Defence Minister Savvas Angelides has introduced a number of reforms in the military, with some of the measures going into effect next year.
Starting from 1 January 2019, reservists will no longer be required to attend training for long hours. While mandatory training will continue, reservists will be allowed to select the time of the day they wish to attend according to their own schedule, thus limiting the waste of time typically experienced by men who need to take off work an entire day.
The new reform measures also include an ongoing study of a new evaluation system for commissioned officers, aiming to promote the best among the best.
Currently, officers who are up for promotion rely heavily on their exam grades, based on a decades-old system that proved to be inefficient according to proponents of the new plan. But the ministry says promotions should not be based on grades that young cadets managed to get 20 or even 30 years ago.
New building in Strovolos
Other reforms include downsizing a number of administrative functions by merging departments and offices that are redundant. A new building, which will house the defence ministry, is also expected to assist in the effort of cutting down on redundancies as both ministry and National Guard headquarters will be under one roof in Strovolos, Nicosia.
A number of specialist positions will also be given out to professional experts. According to daily Phileleftheros, 18 positions have been identified under this measure, expected to free up time for officers who currently carry a dual burden.
Other reforms include downsizing a number of administrative functions by merging departments and offices that are redundant
The defence budget has also got a €45 million increase for defence systems during the year 2019, bringing the total budget for defence to €122 million. Close to €52 million has been earmarked for the purchase and maintenance of defence weapon systems.

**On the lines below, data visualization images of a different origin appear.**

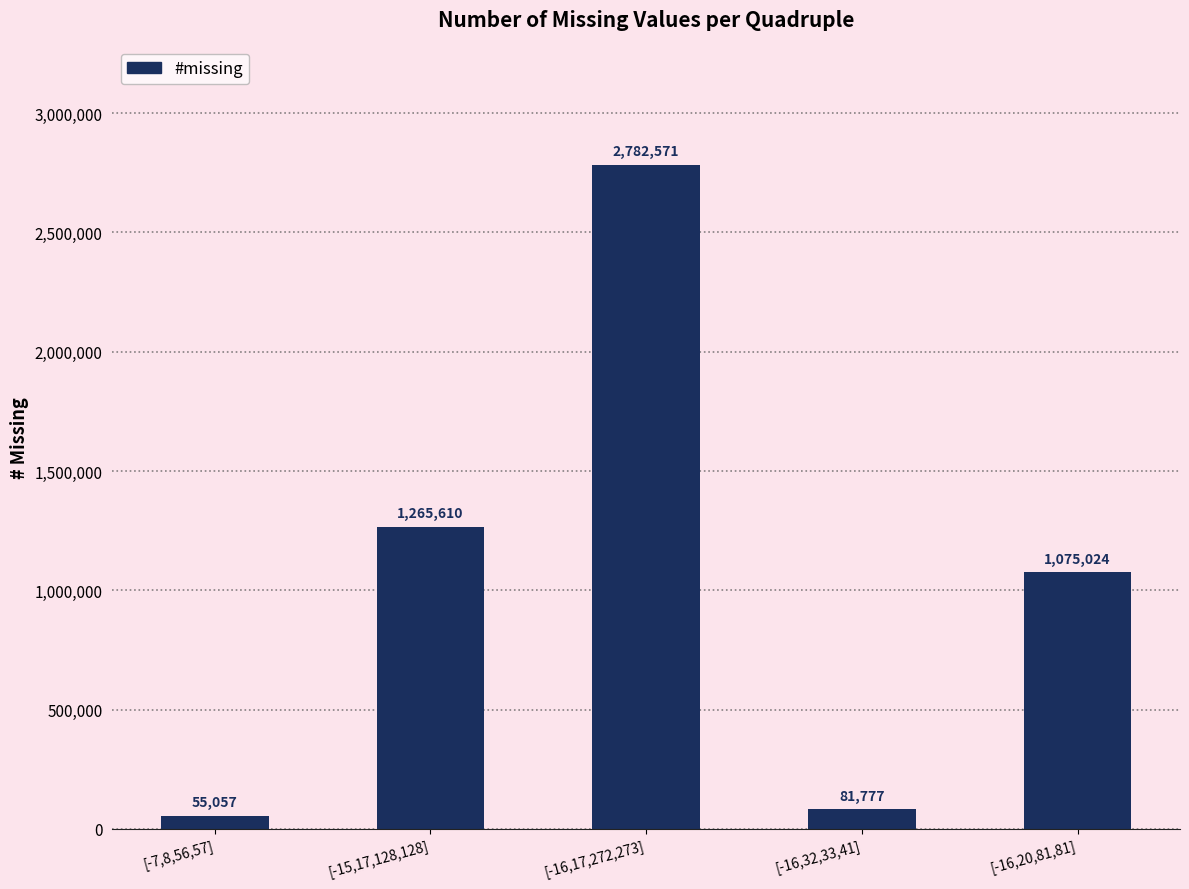

Does the chart contain stacked bars?

No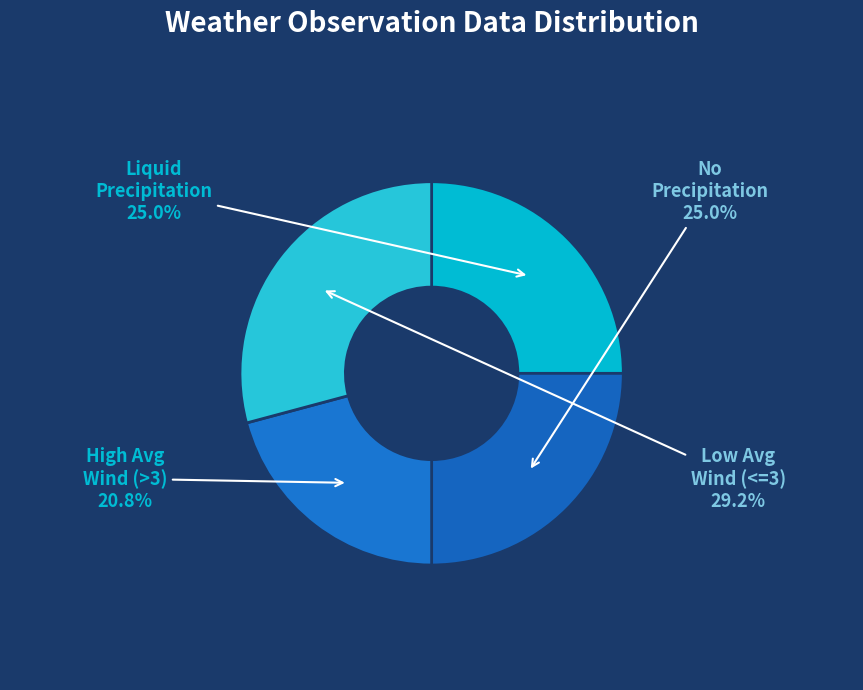

How many slices are in this pie chart?

4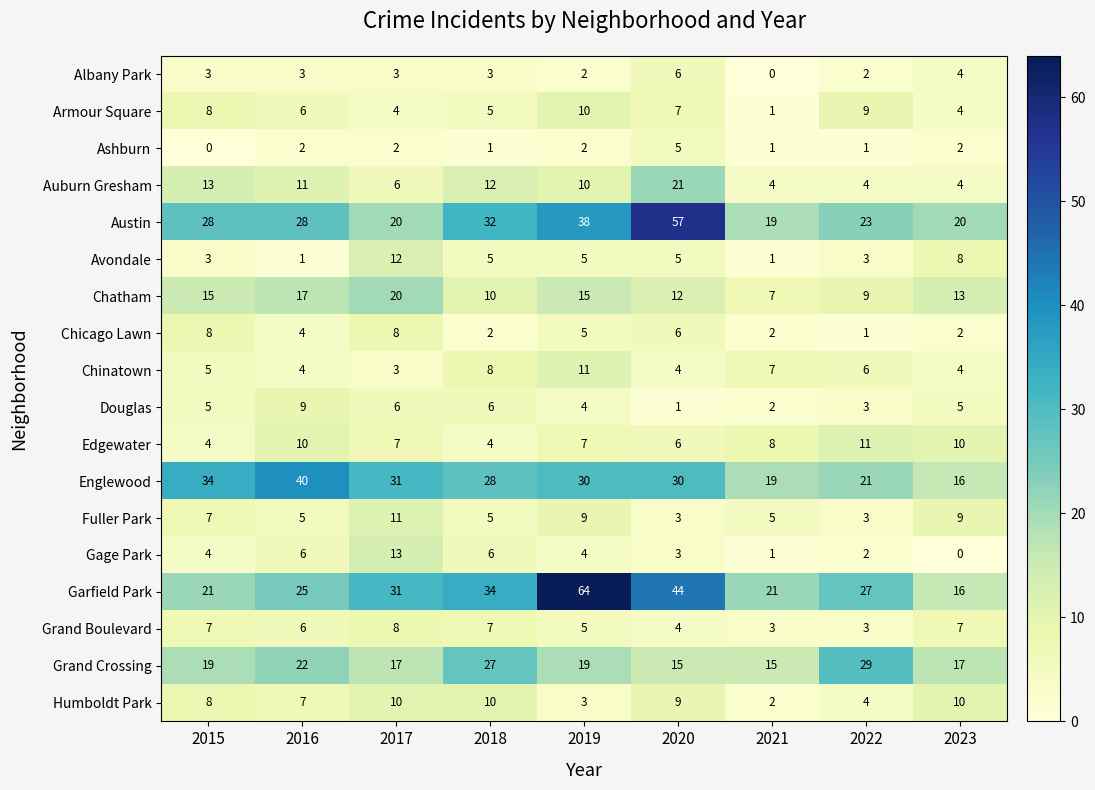

Which series changed the most between 2016 and 2017?

Avondale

But the budget also comes with a caveat, as retired state auditor recently spoke of money waste.
Former senior state auditor Andreas Hasapopoulos had warned that the prices alone of Augusta helicopters were inflated by €6 million, suggesting wrongdoing and kickbacks were involved in the overall deal.
Hasapopoulos alleged that former Auditor General Chrystalla Georghadji, who is today the Governor of the Central Bank, withheld details from the House defence committee and did not disclose pertinent information that could have affected the approval of the purchase.

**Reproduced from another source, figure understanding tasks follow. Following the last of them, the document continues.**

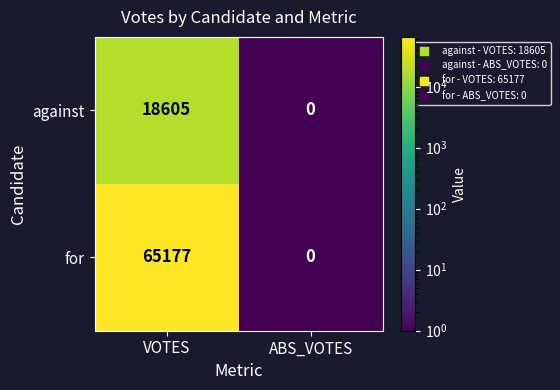

How many data points in against are less than 18605?

1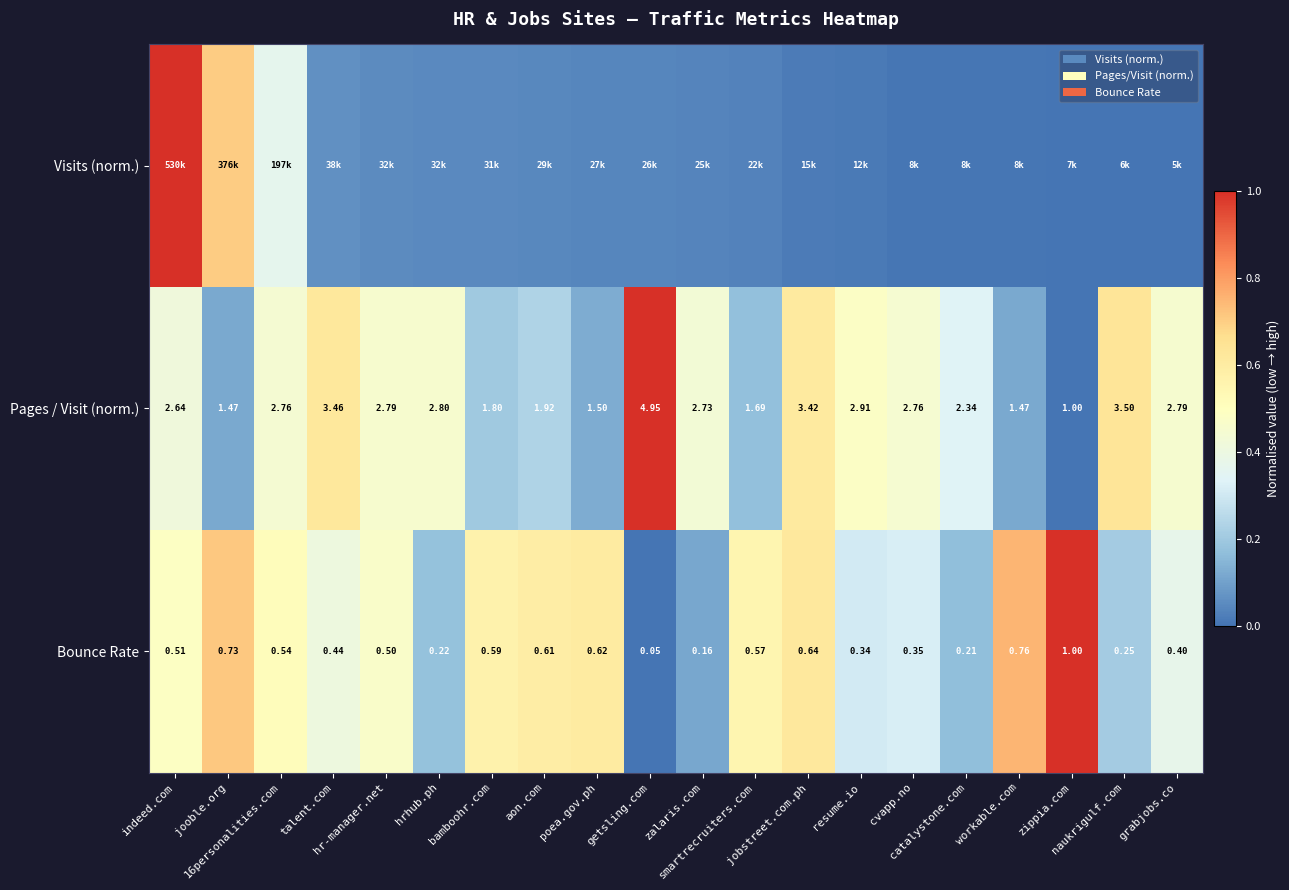

Count the number of data series in this chart.

3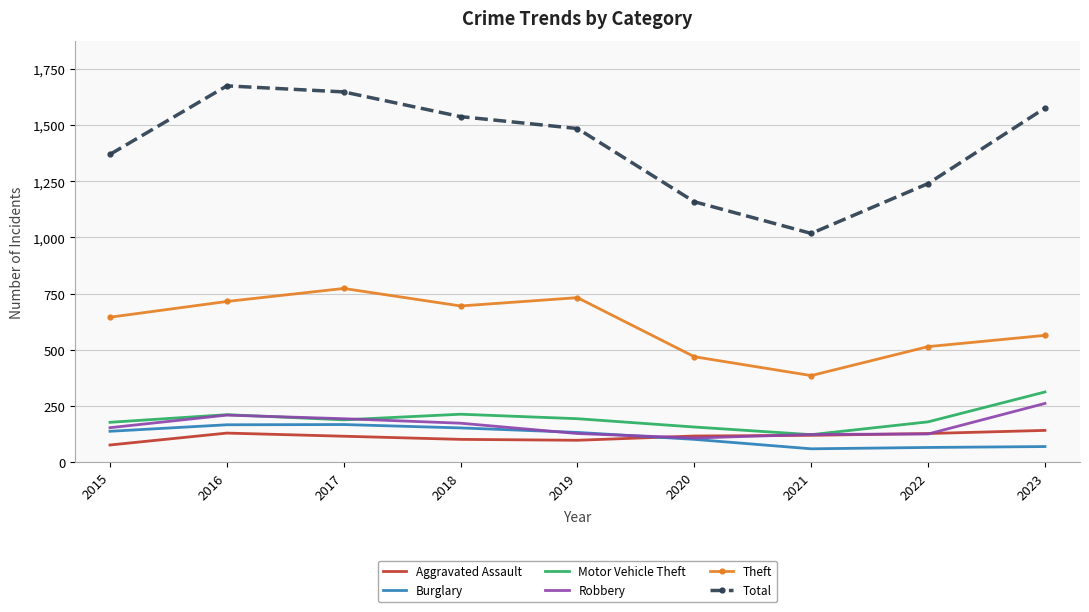

At which category does Motor Vehicle Theft reach its first local peak?

2016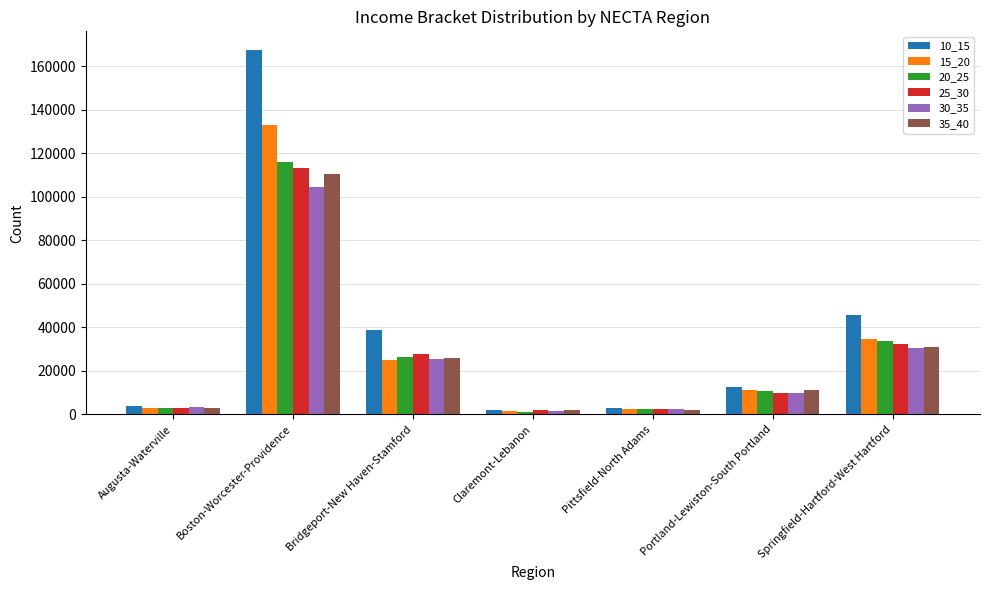

How many bars are there in each group?

6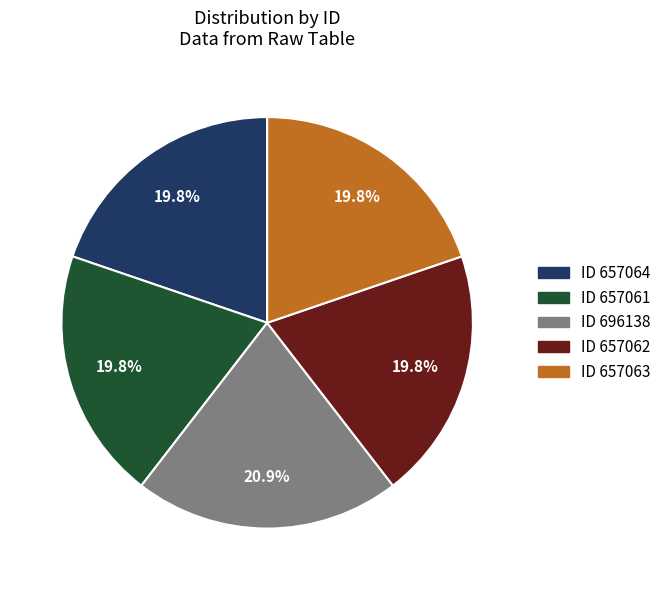

What portion of the pie excludes ID 657064?

80.2%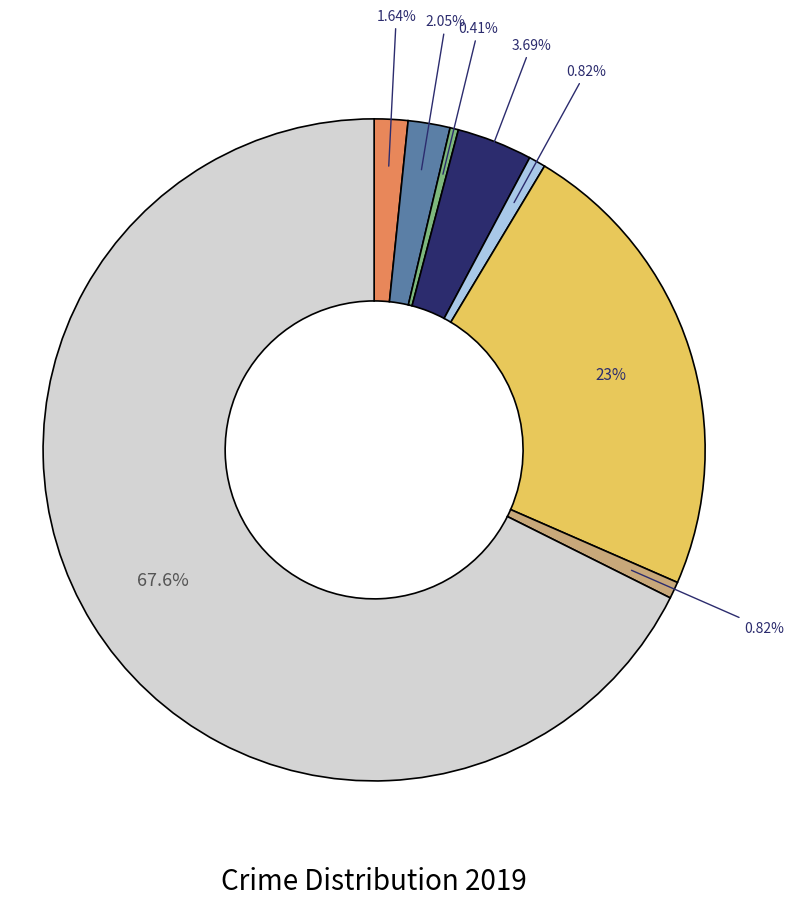

Is there any slice that represents more than half of the pie?

Yes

Back in the summer, the retired auditor had written on Facebook that the ministry was moving ahead with a €17 million purchase of a specific weapons system, saying the amount would included €5 million in kickbacks.
The minsitry has denied the allegations, saying a probe showed that everything was done legally.
Angelides said the ministry and the leadership of the National Guard are working together and systematically towards reforms which include a defence weapons programme based on a restructuring plan to be implemented on a 15-year timeline.